WORK INSTRUCTIONS: Copy all lines below exactly as written. Leave pictures out.

(Page-level text extractions)
- Opening Delimiter -

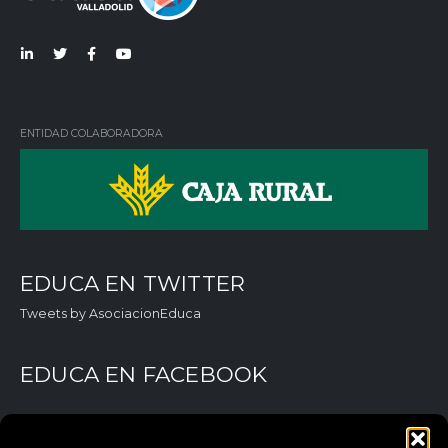
Lin
Twi
Fac
You
ked
tter
ebo
Tub
in
ok
e
ENTIDAD COLABORADORA
EDUCA EN TWITTER
Tweets by AsociacionEduca
EDUCA EN FACEBOOK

- Closing Delimiter -

EXERCISE RESULT:
Lin
Twi
Fac
You
ked
tter
ebo
Tub
in
ok
e
ENTIDAD COLABORADORA
EDUCA EN TWITTER
Tweets by AsociacionEduca
EDUCA EN FACEBOOK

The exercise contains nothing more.